### [Job]
Return all the entries exactly. No pictures.

### [Data records]

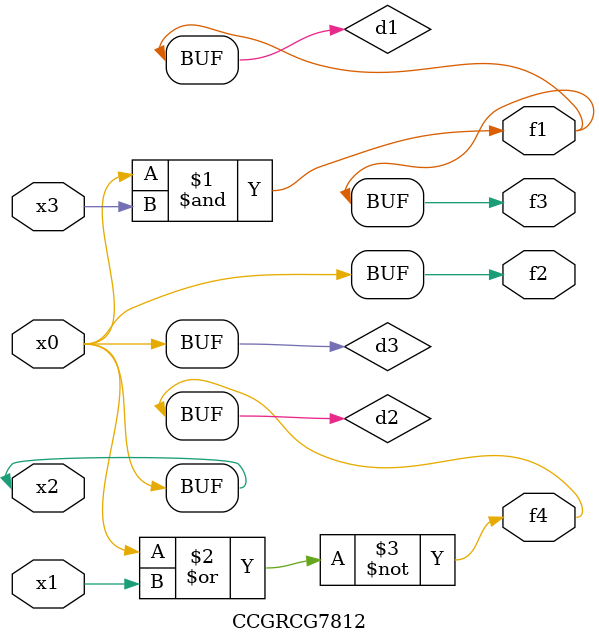
<source format=v>
module CCGRCG7812(
	input x0, x1, x2, x3,
	output f1, f2, f3, f4
);

	wire d1, d2, d3;

	and (d1, x2, x3);
	nor (d2, x0, x1);
	buf (d3, x0, x2);
	assign f1 = d1;
	assign f2 = d3;
	assign f3 = d1;
	assign f4 = d2;
endmodule

</source>
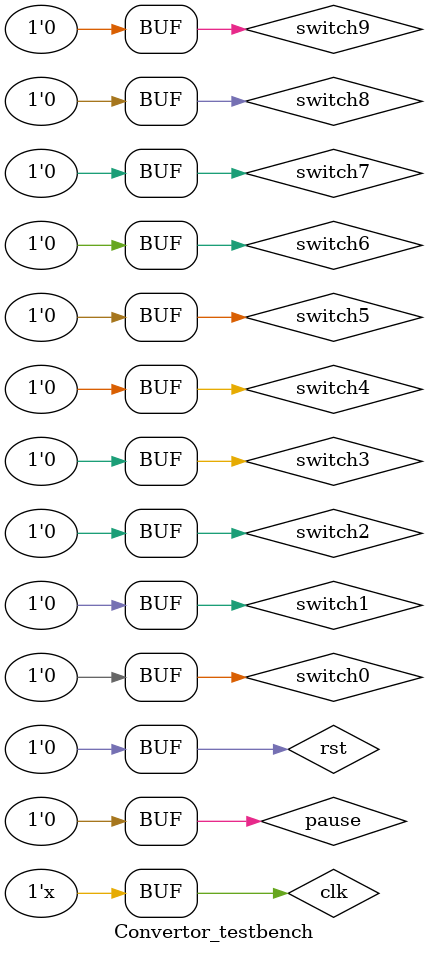
<source format=v>
`timescale 1ns / 1ps


module Convertor_testbench(
    );
    reg clk,pause,rst;
    reg switch0,switch1,switch2,switch3,switch4,switch5,switch6,switch7,switch8,switch9;
    wire [9:0] sequence;
    Convertor SI_test(
        .clk(clk),
        .pause(pause),
        .rst(rst),
        .switch0(switch0),
        .switch1(switch1),
        .switch2(switch2),
        .switch3(switch3),
        .switch4(switch4),
        .switch5(switch5),
        .switch6(switch6),
        .switch7(switch7),
        .switch8(switch8),
        .switch9(switch9),
        .sequence(sequence)
    );
    
    always #50 clk=~clk;
    
    initial
    begin
    clk=0;
    rst=0;
    pause=0;
    switch0 = 1; switch1 = 0; switch2 = 1; switch3 = 0; switch4 = 1;
    switch5 = 0; switch6 = 1; switch7 = 0; switch8 = 1; switch9 = 0;
    
    #50   rst=1;
    #100   rst=0;
    switch0 = 0; switch1 = 0; switch2 = 0; switch3 = 0; switch4 = 0;
    switch5 = 0; switch6 = 0; switch7 = 0; switch8 = 0; switch9 = 0;
    #300   pause=1;
    #300   pause=0;
    #300   rst=1;
    #50   rst=0;
    end
    
endmodule

</source>
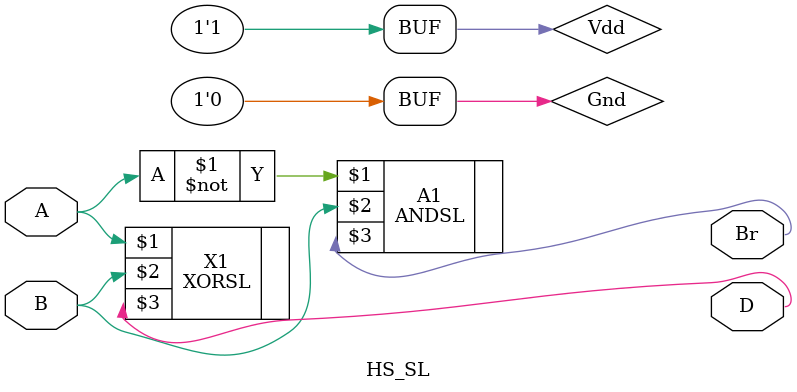
<source format=v>
module HS_SL(A,B,D,Br);
input A,B;
output D,Br;
supply1 Vdd;
supply0 Gnd;
XORSL X1(A,B,D);
ANDSL A1(~A,B,Br);
endmodule

</source>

### [Reply to the exercise]
<source format=v>
module CCGRCG7812(
	input x0, x1, x2, x3,
	output f1, f2, f3, f4
);

	wire d1, d2, d3;

	and (d1, x2, x3);
	nor (d2, x0, x1);
	buf (d3, x0, x2);
	assign f1 = d1;
	assign f2 = d3;
	assign f3 = d1;
	assign f4 = d2;
endmodule

</source>
<source format=v>
`timescale 1ns / 1ps


module Convertor_testbench(
    );
    reg clk,pause,rst;
    reg switch0,switch1,switch2,switch3,switch4,switch5,switch6,switch7,switch8,switch9;
    wire [9:0] sequence;
    Convertor SI_test(
        .clk(clk),
        .pause(pause),
        .rst(rst),
        .switch0(switch0),
        .switch1(switch1),
        .switch2(switch2),
        .switch3(switch3),
        .switch4(switch4),
        .switch5(switch5),
        .switch6(switch6),
        .switch7(switch7),
        .switch8(switch8),
        .switch9(switch9),
        .sequence(sequence)
    );
    
    always #50 clk=~clk;
    
    initial
    begin
    clk=0;
    rst=0;
    pause=0;
    switch0 = 1; switch1 = 0; switch2 = 1; switch3 = 0; switch4 = 1;
    switch5 = 0; switch6 = 1; switch7 = 0; switch8 = 1; switch9 = 0;
    
    #50   rst=1;
    #100   rst=0;
    switch0 = 0; switch1 = 0; switch2 = 0; switch3 = 0; switch4 = 0;
    switch5 = 0; switch6 = 0; switch7 = 0; switch8 = 0; switch9 = 0;
    #300   pause=1;
    #300   pause=0;
    #300   rst=1;
    #50   rst=0;
    end
    
endmodule

</source>
<source format=v>
module HS_SL(A,B,D,Br);
input A,B;
output D,Br;
supply1 Vdd;
supply0 Gnd;
XORSL X1(A,B,D);
ANDSL A1(~A,B,Br);
endmodule

</source>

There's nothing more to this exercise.